→ **About this task**
Report every line below that has the string "lines" in it.

→ **Available records**
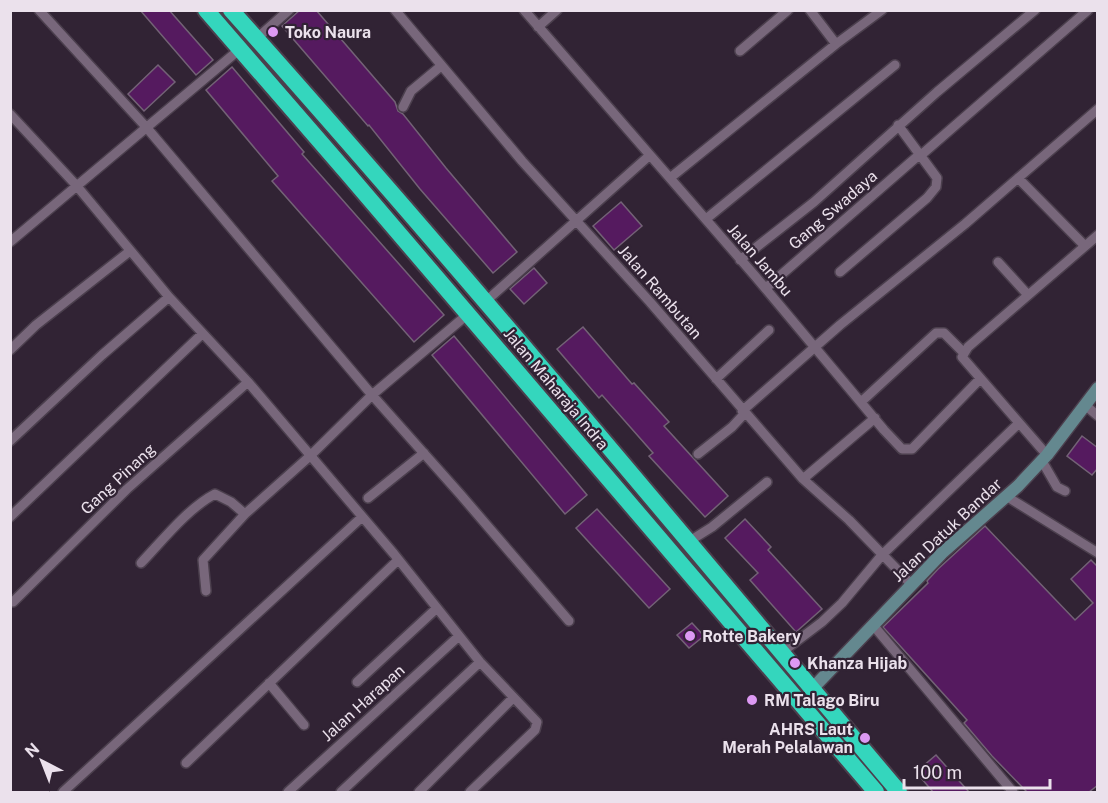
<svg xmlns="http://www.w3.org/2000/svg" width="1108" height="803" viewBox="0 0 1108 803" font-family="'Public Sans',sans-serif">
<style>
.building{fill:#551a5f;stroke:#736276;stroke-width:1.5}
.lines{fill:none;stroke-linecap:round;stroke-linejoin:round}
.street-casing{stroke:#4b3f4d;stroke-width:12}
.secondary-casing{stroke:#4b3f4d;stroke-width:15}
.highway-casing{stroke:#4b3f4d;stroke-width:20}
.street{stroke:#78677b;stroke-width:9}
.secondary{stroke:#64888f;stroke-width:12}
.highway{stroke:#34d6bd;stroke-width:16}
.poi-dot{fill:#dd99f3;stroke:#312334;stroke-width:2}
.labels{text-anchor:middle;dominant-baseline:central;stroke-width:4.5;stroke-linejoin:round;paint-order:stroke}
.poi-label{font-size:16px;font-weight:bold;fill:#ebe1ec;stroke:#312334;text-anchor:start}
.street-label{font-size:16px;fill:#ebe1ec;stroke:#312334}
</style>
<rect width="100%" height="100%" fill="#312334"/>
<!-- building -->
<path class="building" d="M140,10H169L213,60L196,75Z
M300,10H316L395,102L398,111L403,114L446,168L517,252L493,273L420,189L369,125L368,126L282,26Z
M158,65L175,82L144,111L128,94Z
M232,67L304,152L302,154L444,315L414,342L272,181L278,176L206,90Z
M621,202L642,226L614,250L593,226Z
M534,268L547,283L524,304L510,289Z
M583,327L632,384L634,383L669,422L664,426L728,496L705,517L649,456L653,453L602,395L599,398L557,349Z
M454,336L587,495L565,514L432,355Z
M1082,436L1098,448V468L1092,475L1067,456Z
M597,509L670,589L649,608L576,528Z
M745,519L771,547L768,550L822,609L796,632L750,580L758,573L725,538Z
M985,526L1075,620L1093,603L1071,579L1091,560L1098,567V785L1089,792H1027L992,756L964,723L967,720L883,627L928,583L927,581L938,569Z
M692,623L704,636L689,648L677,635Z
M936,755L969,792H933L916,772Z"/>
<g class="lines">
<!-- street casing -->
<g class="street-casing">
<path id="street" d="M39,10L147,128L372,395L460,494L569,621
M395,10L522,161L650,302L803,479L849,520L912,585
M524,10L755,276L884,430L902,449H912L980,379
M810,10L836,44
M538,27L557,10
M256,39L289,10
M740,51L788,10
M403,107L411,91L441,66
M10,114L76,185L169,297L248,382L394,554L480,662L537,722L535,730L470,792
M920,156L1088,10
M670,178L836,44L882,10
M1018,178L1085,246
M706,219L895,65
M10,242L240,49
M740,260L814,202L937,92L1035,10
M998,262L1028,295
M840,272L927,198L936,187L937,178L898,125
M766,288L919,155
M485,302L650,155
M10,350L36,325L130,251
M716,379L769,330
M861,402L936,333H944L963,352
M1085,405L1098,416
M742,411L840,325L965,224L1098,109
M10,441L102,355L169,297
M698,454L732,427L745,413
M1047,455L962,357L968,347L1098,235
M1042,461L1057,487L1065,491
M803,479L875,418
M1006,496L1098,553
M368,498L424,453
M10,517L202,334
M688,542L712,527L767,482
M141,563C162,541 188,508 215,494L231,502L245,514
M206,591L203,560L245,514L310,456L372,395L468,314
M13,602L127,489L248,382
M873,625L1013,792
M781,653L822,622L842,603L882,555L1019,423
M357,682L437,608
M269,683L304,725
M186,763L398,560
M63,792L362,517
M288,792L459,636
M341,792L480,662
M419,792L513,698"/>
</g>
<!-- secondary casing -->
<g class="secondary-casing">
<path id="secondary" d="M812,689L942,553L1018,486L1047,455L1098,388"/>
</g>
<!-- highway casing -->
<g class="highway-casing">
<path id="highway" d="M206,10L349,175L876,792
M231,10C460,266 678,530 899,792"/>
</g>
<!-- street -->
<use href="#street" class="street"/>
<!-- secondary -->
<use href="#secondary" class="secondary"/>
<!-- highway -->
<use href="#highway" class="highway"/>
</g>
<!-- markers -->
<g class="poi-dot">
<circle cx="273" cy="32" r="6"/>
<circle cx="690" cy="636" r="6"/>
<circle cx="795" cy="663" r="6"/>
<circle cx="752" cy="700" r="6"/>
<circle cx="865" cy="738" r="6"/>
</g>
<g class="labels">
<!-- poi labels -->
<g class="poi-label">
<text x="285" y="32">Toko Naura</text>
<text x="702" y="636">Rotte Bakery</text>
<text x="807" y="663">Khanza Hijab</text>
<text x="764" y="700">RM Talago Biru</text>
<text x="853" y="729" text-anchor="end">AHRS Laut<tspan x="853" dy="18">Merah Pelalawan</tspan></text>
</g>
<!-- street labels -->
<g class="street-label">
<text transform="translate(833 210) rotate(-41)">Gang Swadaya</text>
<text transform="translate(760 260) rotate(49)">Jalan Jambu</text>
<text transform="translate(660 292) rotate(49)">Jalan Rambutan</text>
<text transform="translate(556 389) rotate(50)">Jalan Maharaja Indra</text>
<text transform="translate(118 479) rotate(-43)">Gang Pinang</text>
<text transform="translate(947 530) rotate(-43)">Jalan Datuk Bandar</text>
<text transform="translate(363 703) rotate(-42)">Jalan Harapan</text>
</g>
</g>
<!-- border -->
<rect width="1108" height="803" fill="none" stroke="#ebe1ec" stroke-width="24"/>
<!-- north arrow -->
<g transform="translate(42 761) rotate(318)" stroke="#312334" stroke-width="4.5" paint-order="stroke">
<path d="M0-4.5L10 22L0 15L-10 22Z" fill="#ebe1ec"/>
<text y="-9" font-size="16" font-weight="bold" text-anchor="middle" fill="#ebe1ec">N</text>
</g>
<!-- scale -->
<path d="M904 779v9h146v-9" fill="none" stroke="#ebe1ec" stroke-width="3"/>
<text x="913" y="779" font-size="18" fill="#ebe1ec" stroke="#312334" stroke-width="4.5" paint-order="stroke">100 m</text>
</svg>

→ **Answer for this exercise**
.lines{fill:none;stroke-linecap:round;stroke-linejoin:round}
<g class="lines">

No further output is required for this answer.